Bütün insanlığın gözleri önünde, her gün yeniden kanayan bir yara. İsrail’in katliamları yalnızca binaları yıkmıyor; yüzyılların hafızasını, vicdanları ve insanlığı da yerle bir ediyor. Bombaların hedefi sadece bir şehir değil; çocukların hayalleri, annelerin duaları, babaların umudu. Hayatta kalanlar ise bu defa başka bir ölümle yüz yüze: Açlık ve sefalet.
Düşünün, 21. yüzyılda, dünyanın gözü önünde, insanlar bir dilim ekmek bulamadığı için ölüyor. Açlıktan bir deri bir kemik kalmış çocukların görüntüleri, sadece kalpleri dağlamıyor; aynı zamanda insanlığın iflasını belgeliyor. Ne yazık ki dünya seyrediyor. Uluslararası örgütler, sözde insan hakları savunucuları, Batı’nın büyük güçleri, sessiz. Onlar için Gazze’deki çocukların canı, kendi çıkar hesaplarının gölgesinde hiçbir anlam ifade etmiyor. Daha acısı ise; Müslüman coğrafyanın da bu zulüm karşısında yekvücut bir duruş sergileyememesi. Oysa Resûlullah’ın şu uyarısı bize bir yol göstermiyor mu? “Komşusu açken tok yatan bizden değildir.”
Bu hadis, bir Müslüman’ın sorumluluk alanını sadece yan dairesindeki komşuyla sınırlamaz. Komşu, dünyanın neresinde olursa olsun aç olan herkestir. Din, dil, ırk fark etmeksizin, insan açsa; o bizim de sorunumuzdur. Ama bugün Gazze’de kardeşlerimiz açlıktan kıvranırken, biz sofralarımızda israfın gölgesinde yaşıyoruz. Orada bir çocuk açlıktan gözlerini hayata kapatırken, biz burada çoğu zaman televizyon karşısında bu dramı izlemekle yetiniyoruz. Bu nasıl bir çelişki? Bu nasıl bir kardeşlik anlayışı?
Her geçen gün sosyal medyaya düşen fotoğraflar, sadece birer “görüntü” değil; bize yöneltilmiş birer “soru” aslında. O çocukların bakışları adeta şunu haykırıyor: “Neredesiniz? Bizi niçin yalnız bırakıyorsunuz?”
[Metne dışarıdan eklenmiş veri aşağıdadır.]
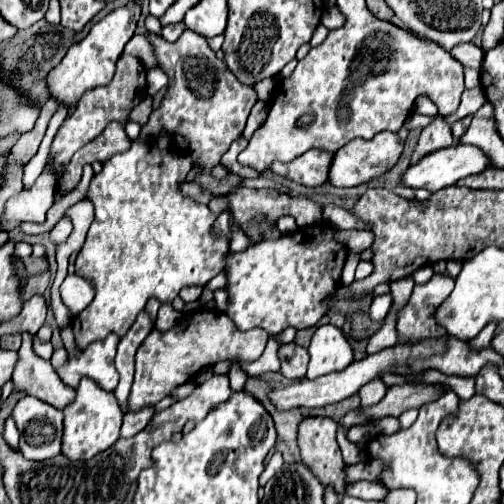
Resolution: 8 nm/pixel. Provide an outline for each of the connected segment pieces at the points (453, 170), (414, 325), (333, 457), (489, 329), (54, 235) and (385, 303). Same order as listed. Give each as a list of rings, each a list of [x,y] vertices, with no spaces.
[[[448,146],[410,164],[402,174],[402,184],[410,188],[428,188],[432,192],[456,184],[460,178],[488,168],[488,158],[474,146]]]
[[[434,274],[430,282],[416,284],[414,292],[398,316],[398,336],[400,338],[430,338],[440,336],[446,330],[436,324],[436,308],[450,296],[454,280],[450,276]]]
[[[324,416],[302,418],[298,426],[298,446],[304,464],[320,478],[322,484],[334,486],[336,494],[344,494],[344,460],[336,442],[338,422]]]
[[[490,322],[488,326],[484,326],[484,330],[480,330],[480,334],[476,338],[472,338],[472,342],[468,342],[468,346],[472,346],[472,350],[484,350],[484,346],[490,346],[490,342],[494,338],[494,328],[496,328],[496,322]]]
[[[62,216],[60,222],[50,230],[50,240],[52,240],[54,244],[62,244],[62,242],[68,240],[68,234],[70,234],[70,232],[72,232],[72,222],[70,222],[68,216]]]
[[[384,294],[384,296],[374,298],[374,302],[370,306],[370,318],[374,322],[382,322],[384,316],[388,314],[388,310],[390,310],[390,304],[392,304],[392,296],[390,294]]]

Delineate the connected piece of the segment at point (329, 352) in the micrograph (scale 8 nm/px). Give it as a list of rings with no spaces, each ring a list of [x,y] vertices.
[[[332,324],[318,326],[308,346],[310,364],[306,378],[318,378],[336,370],[344,370],[352,360],[352,347],[340,328]]]

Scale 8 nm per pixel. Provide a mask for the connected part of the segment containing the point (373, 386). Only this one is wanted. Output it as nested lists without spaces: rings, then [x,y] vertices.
[[[380,378],[364,384],[364,386],[360,388],[360,392],[358,392],[358,396],[360,396],[360,400],[362,400],[362,406],[366,408],[366,406],[372,406],[372,404],[380,402],[380,400],[384,398],[386,390],[388,390],[388,388],[386,388],[386,384],[384,384]]]

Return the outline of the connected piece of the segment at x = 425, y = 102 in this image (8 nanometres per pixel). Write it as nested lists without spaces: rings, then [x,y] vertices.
[[[420,96],[418,100],[416,100],[416,106],[414,106],[414,112],[418,112],[418,114],[426,114],[426,116],[436,116],[436,104],[430,100],[430,98],[426,98],[426,96]]]

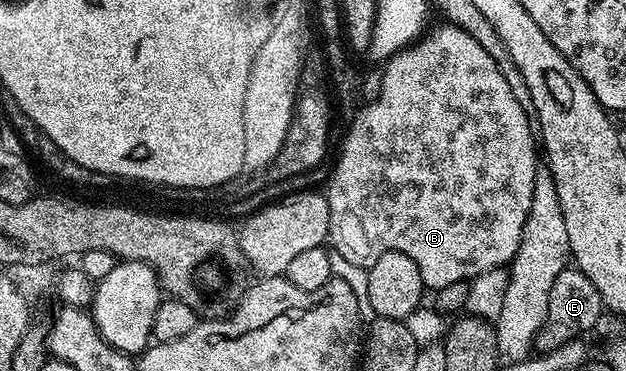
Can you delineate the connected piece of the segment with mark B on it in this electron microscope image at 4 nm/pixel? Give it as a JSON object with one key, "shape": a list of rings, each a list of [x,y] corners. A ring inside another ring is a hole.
{"shape":[[[440,24],[422,34],[416,42],[398,51],[384,63],[382,69],[382,88],[377,99],[366,101],[352,115],[353,123],[345,134],[345,143],[341,146],[341,155],[337,158],[337,167],[329,178],[329,237],[328,245],[336,254],[343,256],[356,266],[368,267],[383,256],[383,252],[403,252],[411,256],[423,276],[426,287],[436,292],[447,288],[447,284],[459,284],[478,278],[488,270],[499,270],[508,267],[521,243],[523,224],[527,212],[531,212],[531,192],[535,192],[535,176],[539,169],[539,146],[535,141],[535,130],[531,125],[530,115],[523,112],[522,99],[513,91],[508,82],[506,71],[501,70],[490,53],[464,30],[450,24]]]}

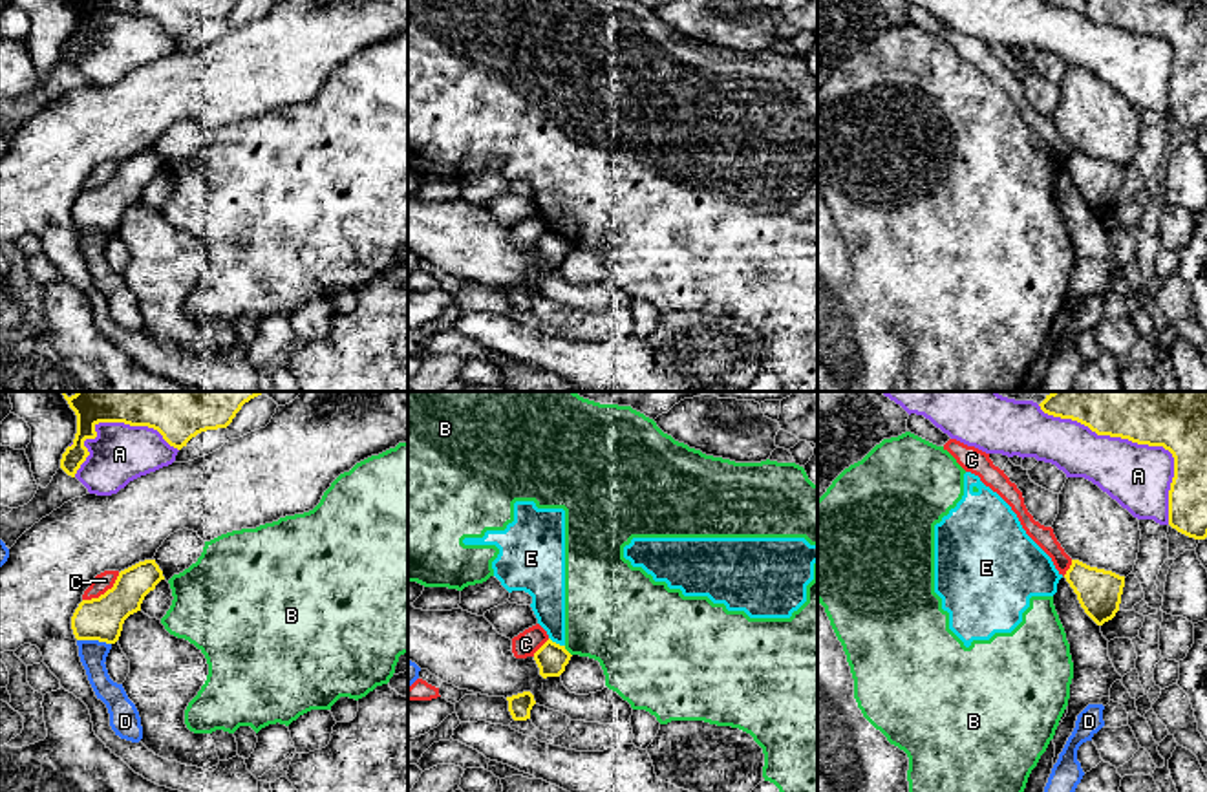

Gazze’de yaşanan açlık, sadece Filistin’in değil; ümmetin imtihanıdır. Orada açlıktan ölen her çocuk, bizim imtihanımızdır. Ve biz bu imtihanda ne yazık ki sınıfta kalıyoruz. Müslüman olmanın gereği, kardeşine sahip çıkmaktır. Ama biz sahip çıkmıyor, duyarsızlaşıyoruz. Oysa yapabileceğimiz çok şey var. Dua etmek elbette önemlidir; ama dua, gayretle birleşmediği sürece tek başına eksik kalır. Maddi yardım, insani destek, sesimizi yükseltmek, zulmü haykırmak… Bunların hepsi yapılabilir, yapılmalıdır.
Bugün Gazze sadece Filistinlilerin değil, bütün insanlığın vicdanıdır. Orada açlıktan ağlayan bir çocuk, aslında bize insanlığımızı hatırlatıyor. Biz ya bu çağrıya kulak vereceğiz, ya da tarih bizi “suskunlar” arasında yazacak. Unutmamalıyız ki: Gazze’nin çığlığı, bizim insanlık sınavımızdır. Ya insan kalacağız, ya da insanlığımızı kaybedeceğiz.